• EXERCISE
Copy out all of the data below exactly, so that no word differs from the original.

===== LISTED RECORDS

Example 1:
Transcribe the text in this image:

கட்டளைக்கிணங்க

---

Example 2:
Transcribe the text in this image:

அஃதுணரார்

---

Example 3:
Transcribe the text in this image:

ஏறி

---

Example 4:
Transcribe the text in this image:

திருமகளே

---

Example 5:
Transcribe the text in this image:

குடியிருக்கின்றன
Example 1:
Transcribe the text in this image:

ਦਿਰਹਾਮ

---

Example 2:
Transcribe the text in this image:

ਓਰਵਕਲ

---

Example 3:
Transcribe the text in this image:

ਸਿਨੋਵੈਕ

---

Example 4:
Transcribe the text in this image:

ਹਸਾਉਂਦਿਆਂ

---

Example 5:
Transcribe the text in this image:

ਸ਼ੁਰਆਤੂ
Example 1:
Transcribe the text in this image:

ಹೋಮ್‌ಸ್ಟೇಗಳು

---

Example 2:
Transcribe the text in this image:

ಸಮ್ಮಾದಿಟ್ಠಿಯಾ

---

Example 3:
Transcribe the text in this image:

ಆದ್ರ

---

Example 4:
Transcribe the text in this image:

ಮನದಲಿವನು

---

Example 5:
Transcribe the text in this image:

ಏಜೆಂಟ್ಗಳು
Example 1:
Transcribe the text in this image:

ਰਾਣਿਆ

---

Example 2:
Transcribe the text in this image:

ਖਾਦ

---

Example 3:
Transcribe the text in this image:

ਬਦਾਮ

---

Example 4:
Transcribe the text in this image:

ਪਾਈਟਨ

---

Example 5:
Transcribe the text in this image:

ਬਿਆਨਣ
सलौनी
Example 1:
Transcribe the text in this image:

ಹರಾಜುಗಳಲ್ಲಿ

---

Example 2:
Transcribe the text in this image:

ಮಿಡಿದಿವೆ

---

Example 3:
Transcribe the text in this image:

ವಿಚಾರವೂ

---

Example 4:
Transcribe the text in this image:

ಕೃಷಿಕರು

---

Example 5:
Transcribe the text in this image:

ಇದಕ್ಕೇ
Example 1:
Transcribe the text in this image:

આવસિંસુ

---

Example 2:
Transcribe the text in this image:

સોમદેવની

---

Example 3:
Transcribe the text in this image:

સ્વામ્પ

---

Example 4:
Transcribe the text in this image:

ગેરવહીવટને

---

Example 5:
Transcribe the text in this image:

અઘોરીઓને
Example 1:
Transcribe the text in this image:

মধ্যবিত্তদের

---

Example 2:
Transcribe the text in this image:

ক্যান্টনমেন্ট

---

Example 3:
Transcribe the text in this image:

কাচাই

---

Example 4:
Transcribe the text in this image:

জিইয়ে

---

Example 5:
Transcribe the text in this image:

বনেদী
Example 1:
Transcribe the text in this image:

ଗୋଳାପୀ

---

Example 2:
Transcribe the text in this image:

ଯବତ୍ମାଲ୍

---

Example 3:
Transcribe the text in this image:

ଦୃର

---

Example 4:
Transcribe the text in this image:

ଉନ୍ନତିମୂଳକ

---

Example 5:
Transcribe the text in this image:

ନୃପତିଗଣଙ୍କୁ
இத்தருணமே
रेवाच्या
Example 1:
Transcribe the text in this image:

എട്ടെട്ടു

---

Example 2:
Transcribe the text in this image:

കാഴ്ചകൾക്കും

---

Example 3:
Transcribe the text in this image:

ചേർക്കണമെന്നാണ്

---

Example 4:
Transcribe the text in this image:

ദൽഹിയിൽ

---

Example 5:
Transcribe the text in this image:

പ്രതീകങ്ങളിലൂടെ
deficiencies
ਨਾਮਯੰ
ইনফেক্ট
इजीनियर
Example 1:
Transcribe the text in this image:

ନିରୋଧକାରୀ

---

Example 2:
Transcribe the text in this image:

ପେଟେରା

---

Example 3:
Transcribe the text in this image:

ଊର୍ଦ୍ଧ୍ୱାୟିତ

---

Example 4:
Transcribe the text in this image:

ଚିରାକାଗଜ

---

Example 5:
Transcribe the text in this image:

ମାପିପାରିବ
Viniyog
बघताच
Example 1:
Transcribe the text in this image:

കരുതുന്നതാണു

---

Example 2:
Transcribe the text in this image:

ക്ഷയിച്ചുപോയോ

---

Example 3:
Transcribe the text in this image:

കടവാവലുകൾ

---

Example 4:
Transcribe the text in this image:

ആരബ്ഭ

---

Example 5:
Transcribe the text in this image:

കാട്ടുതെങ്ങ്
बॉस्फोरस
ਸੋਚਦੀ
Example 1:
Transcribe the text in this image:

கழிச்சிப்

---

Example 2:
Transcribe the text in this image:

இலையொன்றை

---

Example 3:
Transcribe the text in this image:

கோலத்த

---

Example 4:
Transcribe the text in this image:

==========

• ANSWER SPACE
Example 1:
Transcribe the text in this image:

கட்டளைக்கிணங்க

---

Example 2:
Transcribe the text in this image:

அஃதுணரார்

---

Example 3:
Transcribe the text in this image:

ஏறி

---

Example 4:
Transcribe the text in this image:

திருமகளே

---

Example 5:
Transcribe the text in this image:

குடியிருக்கின்றன
Example 1:
Transcribe the text in this image:

ਦਿਰਹਾਮ

---

Example 2:
Transcribe the text in this image:

ਓਰਵਕਲ

---

Example 3:
Transcribe the text in this image:

ਸਿਨੋਵੈਕ

---

Example 4:
Transcribe the text in this image:

ਹਸਾਉਂਦਿਆਂ

---

Example 5:
Transcribe the text in this image:

ਸ਼ੁਰਆਤੂ
Example 1:
Transcribe the text in this image:

ಹೋಮ್‌ಸ್ಟೇಗಳು

---

Example 2:
Transcribe the text in this image:

ಸಮ್ಮಾದಿಟ್ಠಿಯಾ

---

Example 3:
Transcribe the text in this image:

ಆದ್ರ

---

Example 4:
Transcribe the text in this image:

ಮನದಲಿವನು

---

Example 5:
Transcribe the text in this image:

ಏಜೆಂಟ್ಗಳು
Example 1:
Transcribe the text in this image:

ਰਾਣਿਆ

---

Example 2:
Transcribe the text in this image:

ਖਾਦ

---

Example 3:
Transcribe the text in this image:

ਬਦਾਮ

---

Example 4:
Transcribe the text in this image:

ਪਾਈਟਨ

---

Example 5:
Transcribe the text in this image:

ਬਿਆਨਣ
सलौनी
Example 1:
Transcribe the text in this image:

ಹರಾಜುಗಳಲ್ಲಿ

---

Example 2:
Transcribe the text in this image:

ಮಿಡಿದಿವೆ

---

Example 3:
Transcribe the text in this image:

ವಿಚಾರವೂ

---

Example 4:
Transcribe the text in this image:

ಕೃಷಿಕರು

---

Example 5:
Transcribe the text in this image:

ಇದಕ್ಕೇ
Example 1:
Transcribe the text in this image:

આવસિંસુ

---

Example 2:
Transcribe the text in this image:

સોમદેવની

---

Example 3:
Transcribe the text in this image:

સ્વામ્પ

---

Example 4:
Transcribe the text in this image:

ગેરવહીવટને

---

Example 5:
Transcribe the text in this image:

અઘોરીઓને
Example 1:
Transcribe the text in this image:

মধ্যবিত্তদের

---

Example 2:
Transcribe the text in this image:

ক্যান্টনমেন্ট

---

Example 3:
Transcribe the text in this image:

কাচাই

---

Example 4:
Transcribe the text in this image:

জিইয়ে

---

Example 5:
Transcribe the text in this image:

বনেদী
Example 1:
Transcribe the text in this image:

ଗୋଳାପୀ

---

Example 2:
Transcribe the text in this image:

ଯବତ୍ମାଲ୍

---

Example 3:
Transcribe the text in this image:

ଦୃର

---

Example 4:
Transcribe the text in this image:

ଉନ୍ନତିମୂଳକ

---

Example 5:
Transcribe the text in this image:

ନୃପତିଗଣଙ୍କୁ
இத்தருணமே
रेवाच्या
Example 1:
Transcribe the text in this image:

എട്ടെട്ടു

---

Example 2:
Transcribe the text in this image:

കാഴ്ചകൾക്കും

---

Example 3:
Transcribe the text in this image:

ചേർക്കണമെന്നാണ്

---

Example 4:
Transcribe the text in this image:

ദൽഹിയിൽ

---

Example 5:
Transcribe the text in this image:

പ്രതീകങ്ങളിലൂടെ
deficiencies
ਨਾਮਯੰ
ইনফেক্ট
इजीनियर
Example 1:
Transcribe the text in this image:

ନିରୋଧକାରୀ

---

Example 2:
Transcribe the text in this image:

ପେଟେରା

---

Example 3:
Transcribe the text in this image:

ଊର୍ଦ୍ଧ୍ୱାୟିତ

---

Example 4:
Transcribe the text in this image:

ଚିରାକାଗଜ

---

Example 5:
Transcribe the text in this image:

ମାପିପାରିବ
Viniyog
बघताच
Example 1:
Transcribe the text in this image:

കരുതുന്നതാണു

---

Example 2:
Transcribe the text in this image:

ക്ഷയിച്ചുപോയോ

---

Example 3:
Transcribe the text in this image:

കടവാവലുകൾ

---

Example 4:
Transcribe the text in this image:

ആരബ്ഭ

---

Example 5:
Transcribe the text in this image:

കാട്ടുതെങ്ങ്
बॉस्फोरस
ਸੋਚਦੀ
Example 1:
Transcribe the text in this image:

கழிச்சிப்

---

Example 2:
Transcribe the text in this image:

இலையொன்றை

---

Example 3:
Transcribe the text in this image:

கோலத்த

---

Example 4:
Transcribe the text in this image:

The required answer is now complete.